Tive o curso de medicina numa faculdade qualificada com serviços e mestres expoentes. Pela ainda baixa aceleração de inovações da época, a ênfase foi sobre o passado com pouquíssimas projeções de futuro.
Hoje precisa ser diferente, pois as transformações estão muito rápidas. Por isso, um cuidado é as novas gerações não violentarem a tradição. Na preservação reside uma inquietação, o que seria imutável e o que deverá ser transformado?
Controvérsias sobre pontos de referência do passado explodem! O atavismo hipocrático é forte! Convicções individuais encontram resistências para predominar sobre decisões coletivas. A medicina liberal encolheu, os protocolos expandiram. Novas disponibilidades, novas orientações, novas exigências. A complexidade domina e artigos do Código de Ética Médica demandam certos ajustes de interpretação para os desdobramentos. As inseguranças ética e jurídica crescem na beira do leito. Um panorama desafiador!
Há 52 anos, quando me formei em medicina, fazia 14 anos que deixara de vigorar no Código de Ética o dever do médico de procurar tolerar os caprichos e as fraquezas do doente desde que não se opusessem às exigências do tratamento ou agravassem a afecção (Código de Deontologia Médica, 1945-1953).
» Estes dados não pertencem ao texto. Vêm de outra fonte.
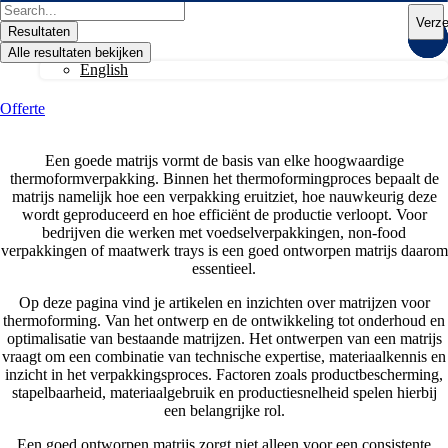
Ga
Search
Verz
naar
...
Resultaten
de
Alle resultaten bekijken
inhoud
English
Offerte
Een goede matrijs vormt de basis van elke hoogwaardige
thermoformverpakking. Binnen het thermoformingproces bepaalt de
matrijs namelijk hoe een verpakking eruitziet, hoe nauwkeurig deze
wordt geproduceerd en hoe efficiënt de productie verloopt. Voor
bedrijven die werken met voedselverpakkingen, non-food
verpakkingen of maatwerk trays is een goed ontworpen matrijs daarom
essentieel.
Op deze pagina vind je artikelen en inzichten over matrijzen voor
thermoforming. Van het ontwerp en de ontwikkeling tot onderhoud en
optimalisatie van bestaande matrijzen. Het ontwerpen van een matrijs
vraagt om een combinatie van technische expertise, materiaalkennis en
inzicht in het verpakkingsproces. Factoren zoals productbescherming,
stapelbaarheid, materiaalgebruik en productiesnelheid spelen hierbij
een belangrijke rol.
Een goed ontworpen matrijs zorgt niet alleen voor een consistente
Mesmo assim, lembro-me que era incomum a voz ativa do paciente, especialmente em hospitais de ensino. A nova beira do leito do acatamento ao paciente e isenta de julgamentos moralizantes, sensível a eventuais discordâncias, empática aos sentimentos intervenientes teve empecilhos para surgir e precisou de umas cotoveladas no cientificismo para abrir caminho.
Por educação, quando tanto, solicitavam-se permissões aos pacientes que estavam longe de serem consentimentos pela simples razão da impossibilidade de negativa ao profissional da saúde. Era comum ouvirem-se enfermeiros dissuadirem pacientes a persistir numa recusa pelo imperativo “- São ordens médicas!”.
Na maioria das situações, os pensamentos dos pacientes ficavam ocultos numa redoma de obrigação de cumprir, bem vedada por confiança e espírito de resignação. Em várias circunstâncias, pude perceber como a religiosidade do paciente transferia o manejo das angústias não esclarecidas pelo médico para uma dimensão heteronômica divina. Uma magnífica capacidade adaptativa!